Tip:
Highlight text to annotate it
X
Ken je dat verhaal over Thomas Jefferson
en Louisiana?
Jefferson, auteur van de Amerikaanse Onafhankelijkheidsverklaring,
was geen fan van de nieuwe grondwet van 1787.
Hij maakte zich ernstig zorgen
of de grondwet niet te veel macht
zou geven aan de nationale overheid
en te weinig macht aan de staten,
een probleem dat bekend staat als 'grote overheid'.
Jefferson stemde met tegenzin toe om het te steunen
toen zijn vriend James Madison
beloofde om na de bekrachtiging een voorstel voor grondrechten te doen.
Maar Jeffersons angsten over de 'grote overheid' namen niet af.
De Minister van Financiën, Alexander Hamilton,
stelde in 1790 een nationale bank voor
en Jefferson wist dat de grondwet
daar niet in voorzag.
Hamilton pretendeerde dat het 'impliciet mogelijk was'.
Het stond weliswaar niet in de grondwet,
maar die suggereerde het wel.
Jefferson trapte er niet in.
Desondanks werd de bank opgericht
door Hamilton en president Washington.
Toen Jefferson in 1801 als president werd ingezworen,
zegde hij toe de grootte en het bereik
van de nationale overheid in te perken.
Maar natuurlijk liep het niet zoals gepland.
Spanje droeg Louisiana recht onder Jeffersons neus
over aan Frankrijk.
Toen het Congres hier achter kwam
begonnen ze snel met Frankrijk te onderhandelen
om een stuk van het gebied
langs de Mississippi te kopen voor ongeveer 2 miljoen dollar.
Er was echter één probleempje:
Jefferson wist dat er geen bepaling
in de grondwet stond voor het kopen van vreemd gebied.
Wat doe je dan als strenge constructionist?
Eerst probeerde hij de grondwet te wijzigen zodat
die de aankoop expliciet toestond,
maar het Congres wilde dat niet.
Zonder toestemming hebben de Amerikaanse onderhandelaars
vervolgens een deal gesloten voor het hele gebied
voor de lieve som van 15 miljoen dollar.
Hierdoor werd de grootte van het land in één klap verdubbeld.

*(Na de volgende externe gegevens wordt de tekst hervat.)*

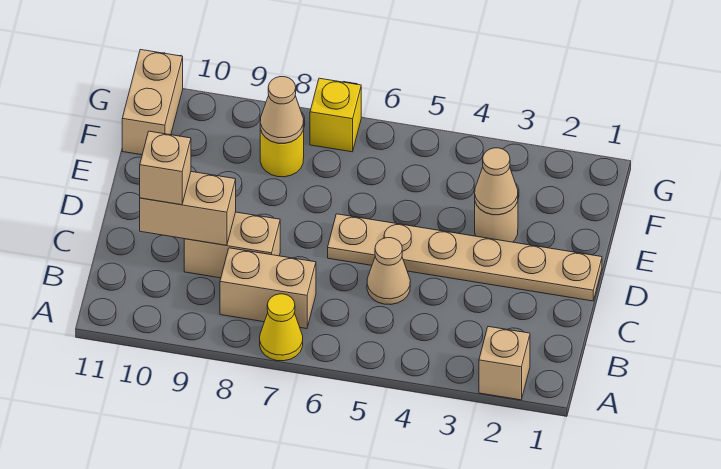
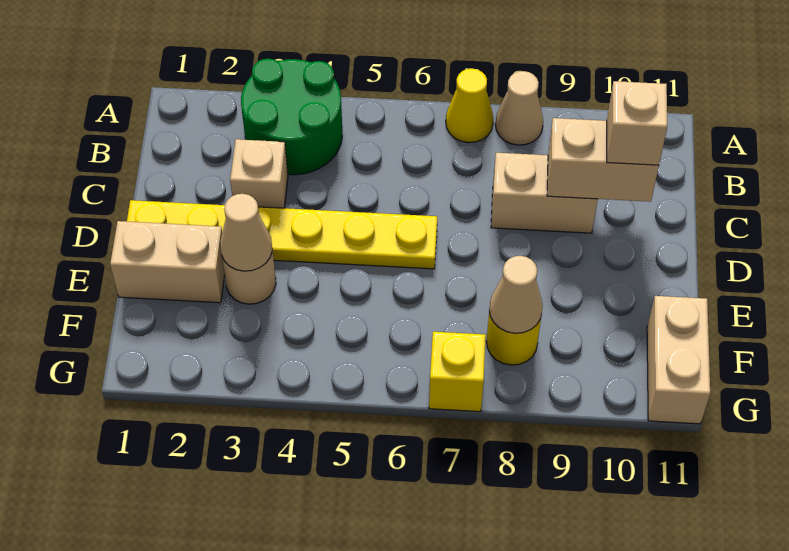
tan 1x1 brick [479,327,530,400] -> tan 1x1 brick moved to [230,139,288,208]
none -> green 2x2 round brick [241,59,342,175]
tan 1x2 brick [220,248,316,329] -> tan 1x2 brick moved to [110,221,224,303]
tan 1x1 cone [367,238,410,304] -> tan 1x1 cone moved to [495,71,543,145]
tan 1x6 plate [328,214,602,301] -> yellow 1x6 plate [127,200,437,269]

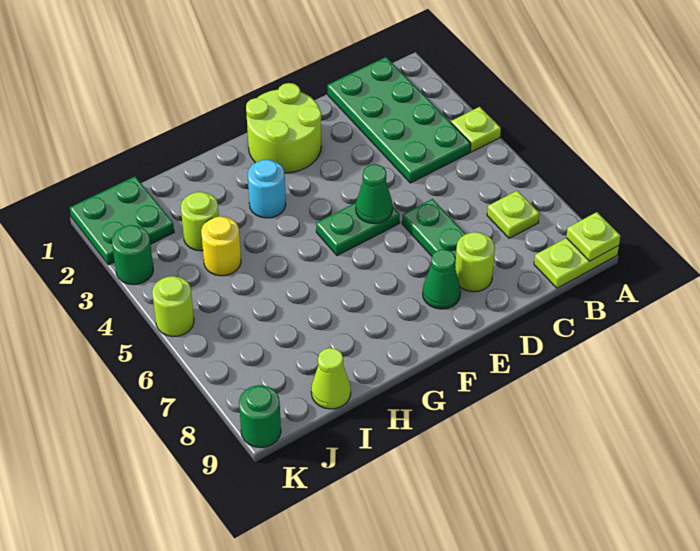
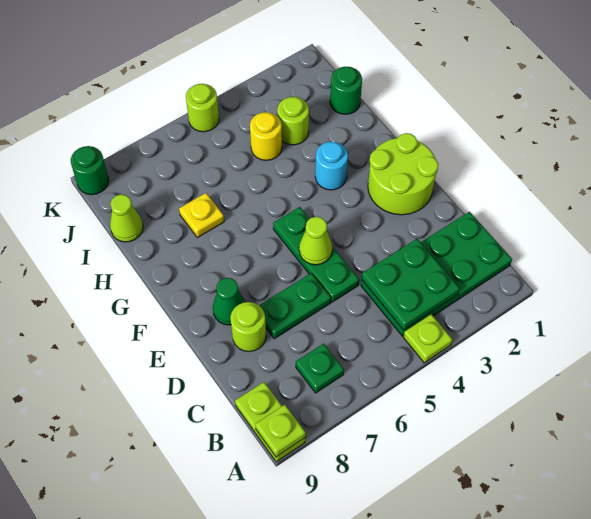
lime 1x1 plate [487,191,540,238] -> green 1x1 plate [296,344,344,393]
green 1x2 plate [316,203,400,256] -> green 1x3 plate [273,207,359,302]
green 1x1 cone [356,164,393,224] -> lime 1x1 cone [299,217,332,265]
none -> yellow 1x1 plate [179,193,224,238]
green 2x2 plate [70,177,174,265] -> green 2x2 plate moved to [362,239,460,330]
green 1x1 round brick [112,225,153,285] -> green 1x1 round brick moved to [330,67,362,114]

Nu was Jefferson echt de klos.
Hij wist dat het gebied een aanwinst zou zijn voor het land
en zou voorzien in veel land voor boeren en andere kolonisten,
maar hoe kon hij het grondwettelijk verantwoorden?

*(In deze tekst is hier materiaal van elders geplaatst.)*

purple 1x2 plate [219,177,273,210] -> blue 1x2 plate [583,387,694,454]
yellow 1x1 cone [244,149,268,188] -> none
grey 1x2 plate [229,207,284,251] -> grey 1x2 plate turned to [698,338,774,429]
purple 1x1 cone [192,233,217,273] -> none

Uiteindelijk gebruikte Jefferson het argument
van zijn oude vijand Alexander Hamilton.
Hij beweerde dat de macht om het gebied aan te schaffen,
voortvloeit uit het vermogen om verdragen te sluiten volgens de grondwet.
Dit was precies het argument
dat hij een decennium terug nog publiekelijk bespotte,
dus hij moet het met pijn in zijn hart hebben gebruikt.
Maar belangrijker nog is dat hij
wellicht het grootste overheidstoneelstuk ooit opvoerde!
Hoe ironisch is het
dat één van de grootste tegenstanders van de 'grote overheid'
het land in grootte verdubbelde
en dat terwijl hij publiekelijk de grondwettelijkheid ervan in twijfel trok.
Met 15 miljoen dollar,
ongeveer 7,5 cent per hectare,
wordt deze deal door velen
beschouwd als de beste vastgoeddeal
in de geschiedenis van de Verenigde Staten.